North Americans are said to mostly consume raisins grown in the United States. As consumption increases, some raisin wholesalers, packagers and distributors seek supplies grown outside of the U.S. to enhance inventory and prevent supply shortages. In business for 25 years, Blackwell of Aurora has seen supply changes through the years. “Raisins currently sold in North American supermarkets are not grown exclusively in the U.S. Some are grown in America, but a lot are grown in South America such as in Chile and Argentina,” says Blackwell.


Never underestimate the power of raisin stories from consumers when promoting the wrinkly dried fruit to your customers.

“There isn’t so much a specific raisin-related topic that surprises us when we comb through customer feedback, but we are genuinely surprised about the variety of comments and the level of passion in which the raisin stories are told,” reveals Wetzel of Sunview Marketing. “People go on and on about raisins and give great details about how they enjoy them in various ways. Yes, on their oatmeal, but every consumable way is mentioned in the same message.”
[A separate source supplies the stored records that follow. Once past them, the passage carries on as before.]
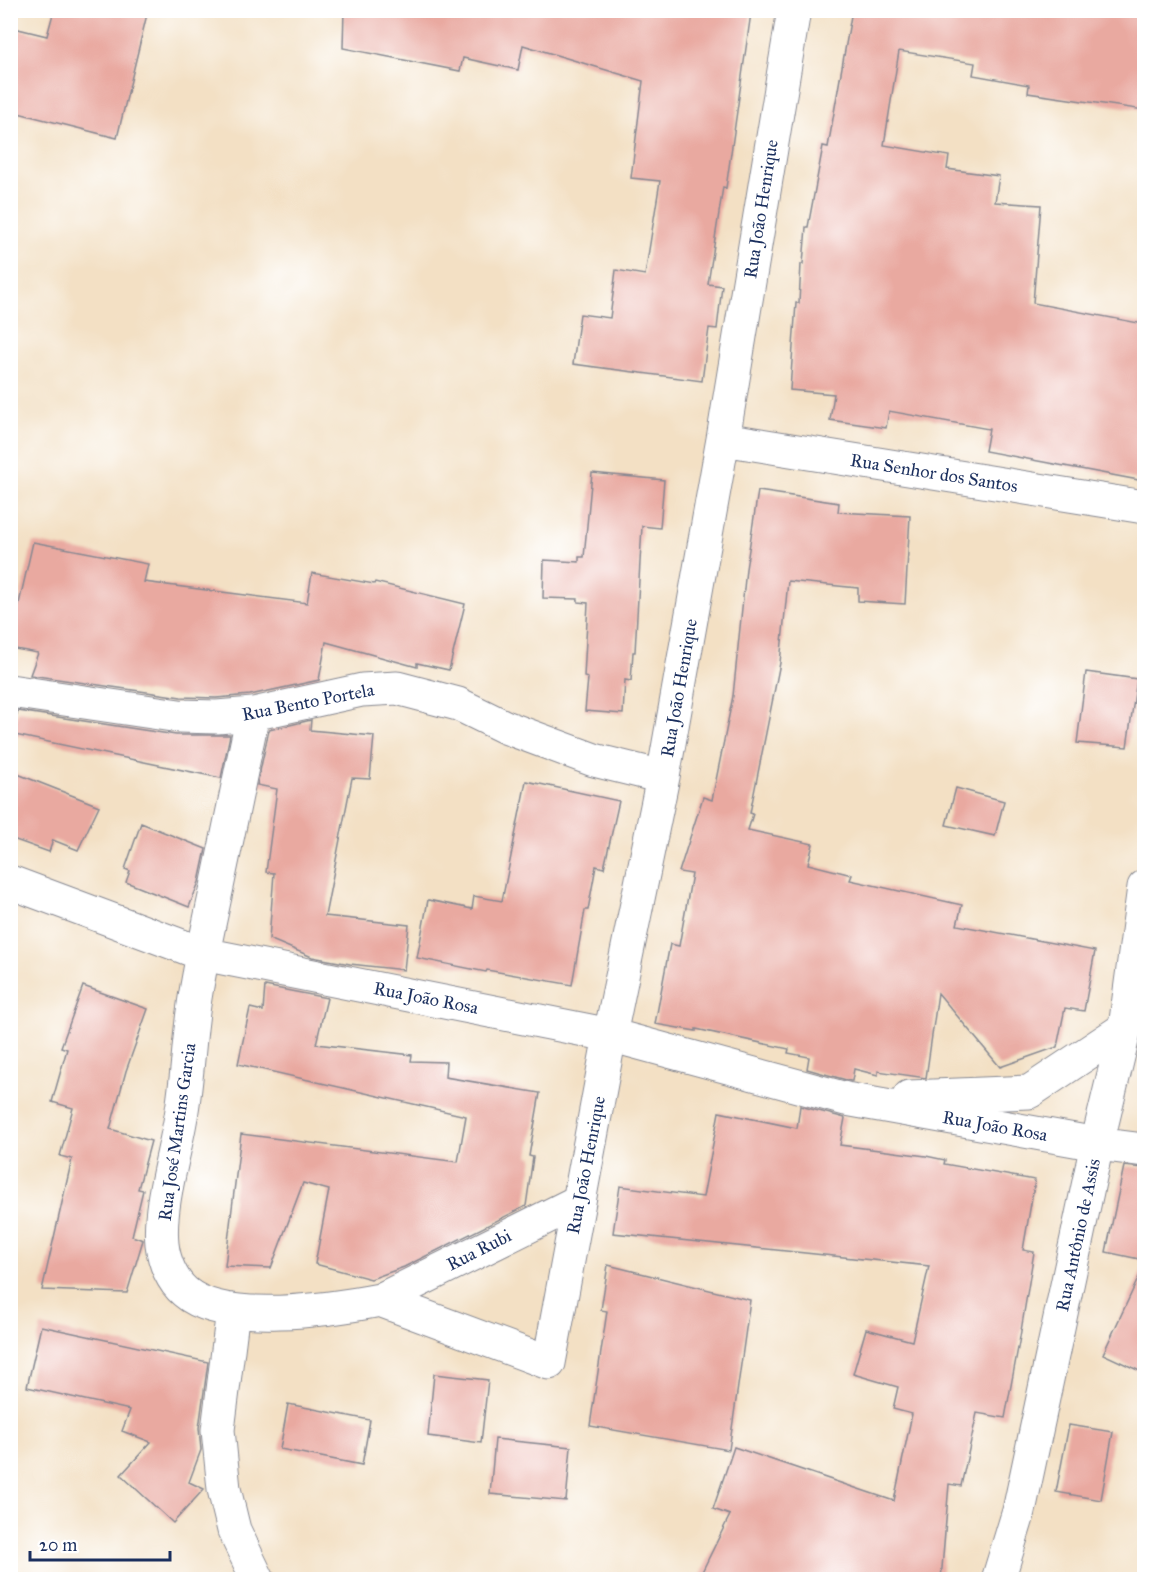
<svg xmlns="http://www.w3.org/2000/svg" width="1155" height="1590" font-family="'IM FELL Great Primer',serif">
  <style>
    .building { fill: #e9a9a0 }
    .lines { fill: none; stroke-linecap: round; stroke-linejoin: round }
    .street-casing { stroke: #878891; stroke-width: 35 }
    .street { stroke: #fff; stroke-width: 33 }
    .labels { text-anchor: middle; stroke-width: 4.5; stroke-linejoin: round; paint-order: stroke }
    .street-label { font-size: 18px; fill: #1b2f5e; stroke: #fff }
  </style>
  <rect width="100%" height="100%" fill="#fff"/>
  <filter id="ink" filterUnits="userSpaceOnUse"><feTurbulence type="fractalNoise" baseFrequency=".0167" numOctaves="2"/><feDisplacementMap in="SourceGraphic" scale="12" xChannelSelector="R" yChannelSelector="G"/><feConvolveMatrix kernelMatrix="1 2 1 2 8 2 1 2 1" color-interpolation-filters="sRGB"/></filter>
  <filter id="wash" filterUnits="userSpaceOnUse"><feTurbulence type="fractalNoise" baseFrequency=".008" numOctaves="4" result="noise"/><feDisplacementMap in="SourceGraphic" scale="24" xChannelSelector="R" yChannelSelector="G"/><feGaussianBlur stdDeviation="1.35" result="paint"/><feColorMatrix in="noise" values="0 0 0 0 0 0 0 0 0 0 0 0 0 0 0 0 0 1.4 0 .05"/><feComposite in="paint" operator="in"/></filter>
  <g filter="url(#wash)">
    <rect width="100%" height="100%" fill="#f3e0c4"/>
    <g id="blocks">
      <!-- building -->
      <path class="building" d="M54 10H148L117 138 10 111V27L47 36Z
        M344 10H732L751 13 726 188 723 187 708 284 722 286 717 329 709 328 702 381 573 364 580 314 610 318 616 270 645 275 660 181 631 178 643 81 523 45 518 70 463 58 460 71 343 48Z
        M852 10H1144V110L1028 93 1029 85 973 75 975 63 899 51 884 145 949 156 947 169 999 176 995 202 1041 205 1033 303 1144 324V481L985 451 989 429 889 411 886 428 830 420 834 394 790 390 796 303H799L801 264H803L806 227H808L823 146 828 147Z
        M592 473 664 480 660 528 642 526 635 652H633L631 681 625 680 623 714 585 711 588 678 584 677 588 603 578 602V599L543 598 544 560 579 562V557H584Z
        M758 491 839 503 838 512 910 516 905 604 858 601V588L788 581 780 663 750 813 753 814 748 830 813 844 808 864 852 875 850 880 962 905 957 925 1095 951 1084 1011 1065 1008 1057 1047 1000 1067 938 993 926 1078 878 1071V1075L854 1069 852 1081H850L807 1069 809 1057 788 1053 789 1049 696 1029V1031L655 1024 670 944 679 946 692 874 679 872 703 797 712 800 733 696 746 569Z
        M33 542 148 564 144 582 307 603 312 573 374 584 375 582 465 604 449 670 417 663V667L326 642 319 680 250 695 216 698 181 697 30 675 38 653 10 648V606L18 608Z
        M1086 672 1137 679 1127 747 1077 743Z
        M18 711 176 735H230L221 778 10 734Z
        M311 720 310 730 374 736 370 779 352 778 325 916 409 925 404 970 350 964 312 957 269 939 274 873 266 872 277 789 257 785 269 730Z
        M10 771 99 806 78 850 53 840 49 852 10 838Z
        M526 781 619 801 604 868 596 866 588 910H585L572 985 487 970 486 972 417 958 428 900 472 909 474 896 502 901Z
        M956 788 1004 801 995 836 946 825Z
        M141 823 206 849 199 882 189 907 126 882 130 871 125 869Z
        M83 986 148 1009 126 1071 110 1129 151 1141 138 1189 143 1190 132 1236 143 1240 127 1293 42 1290 72 1159 60 1156 73 1108 52 1102 67 1049 61 1047Z
        M265 986 327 998 316 1044 412 1055 411 1061 446 1062 445 1077 540 1093 529 1156 533 1157 526 1206 404 1267 371 1279 315 1264 329 1190 303 1183 271 1268 225 1266 241 1134 458 1162 466 1116 238 1064 250 1008 263 1011Z
        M800 1106 845 1118 840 1145 926 1156 945 1160 944 1164 1035 1180 1023 1250 1034 1252 1020 1337 1005 1418 977 1413 961 1486 949 1484 941 1580H698L730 1515 713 1509 734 1447 894 1501 912 1414 893 1409 898 1387 853 1374 866 1329 912 1341 929 1266 613 1233 620 1186 703 1197 719 1112 797 1128Z
        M1124 1166 1144 1168V1260L1106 1252Z
        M608 1265 750 1300 729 1450 590 1426 607 1311 601 1310Z
        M1144 1266V1373L1103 1354Z
        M41 1326 208 1362 199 1428 201 1450 189 1482 204 1489 173 1523 121 1475 151 1442 122 1431 130 1410 27 1387Z
        M434 1374 488 1380 481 1443 428 1436Z
        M288 1404 370 1420 362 1465 280 1449Z
        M1069 1425 1113 1432 1101 1500 1056 1492Z
        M495 1439 571 1447 566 1501 490 1494Z"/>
    </g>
  </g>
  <g filter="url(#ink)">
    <use href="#blocks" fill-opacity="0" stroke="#878891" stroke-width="1.5"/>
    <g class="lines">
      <defs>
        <path id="street" d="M723 439 1144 507
          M10 691 179 716 217 717 253 714 362 690 397 688 458 704 505 727 594 760 663 777
          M253 714C241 772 229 829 217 887 209 924 201 961 195 998 189 1035 188 1073 182 1110 176 1152 158 1203 162 1244 164 1262 172 1281 185 1292 224 1326 333 1309 380 1300L579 1201
          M10 882 203 954 610 1035 846 1099 1097 1144 1144 1150
          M909 1097 1029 1092 1125 1028
          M380 1300 549 1363 610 1035 663 777 723 439 794 10
          M233 1310 218 1430 224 1489 234 1530 258 1580
          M998 1580 1019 1511 1097 1144 1125 1028 1144 887"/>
      </defs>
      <!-- street casing -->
      <use href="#street" class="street-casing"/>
      <!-- street -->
      <use href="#street" class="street"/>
    </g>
  </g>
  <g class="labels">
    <!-- street labels -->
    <g class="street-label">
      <text transform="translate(761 209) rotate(-81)" y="6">Rua João Henrique</text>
      <text transform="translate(934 473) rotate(9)" y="6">Rua Senhor dos Santos</text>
      <text transform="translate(679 688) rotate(-80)" y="6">Rua João Henrique</text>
      <text transform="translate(308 702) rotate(-11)" y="6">Rua Bento Portela</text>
      <text transform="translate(426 998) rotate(11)" y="6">Rua João Rosa</text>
      <text transform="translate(995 1126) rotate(10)" y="6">Rua João Rosa</text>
      <text transform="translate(177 1132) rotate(-82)" y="6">Rua José Martins Garcia</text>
      <text transform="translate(586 1165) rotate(-79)" y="6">Rua João Henrique</text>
      <text transform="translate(1078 1235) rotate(-78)" y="6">Rua Antônio de Assis</text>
      <text transform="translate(479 1250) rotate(-27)" y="6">Rua Rubi</text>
    </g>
  </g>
  <!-- margin -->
  <rect width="1155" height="1590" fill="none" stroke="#fff" stroke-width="36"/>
  <!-- scale -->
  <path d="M30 1551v9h140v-9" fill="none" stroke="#1b2f5e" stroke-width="3"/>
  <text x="39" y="1551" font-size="18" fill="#1b2f5e" stroke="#ffffff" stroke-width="4.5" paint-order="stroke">20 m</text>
</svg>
Wetzel says Sunview is diligent about reading those e-mail feedback stories and finds value in comments and suggestions shared by customers. For example, he relates one topic customers typically comment on is the surprise of the jumbo size and juiciness of Sunview raisins. He indicates this jumbo raisin unawareness by some consumers has contributed to the revamping of the company’s packaging. While still in the works, a debut for the new package is anticipated by the end of 2023. Spoiler alert — shoppers will be able to have a pre-purchase peek to view the significant size of the Sunview raisins.

When providing content for the store’s website, retailers can easily go beyond including a few raisin recipes. Simply engage customers online and with in-store signage by prompting them to submit feedback the store might feature related to: the Top 10 Ways to Enjoy Raisins or My Five Reasons for Eating Raisins. When the feedback arrives, listen, learn and promote to realize the increased produce department sales.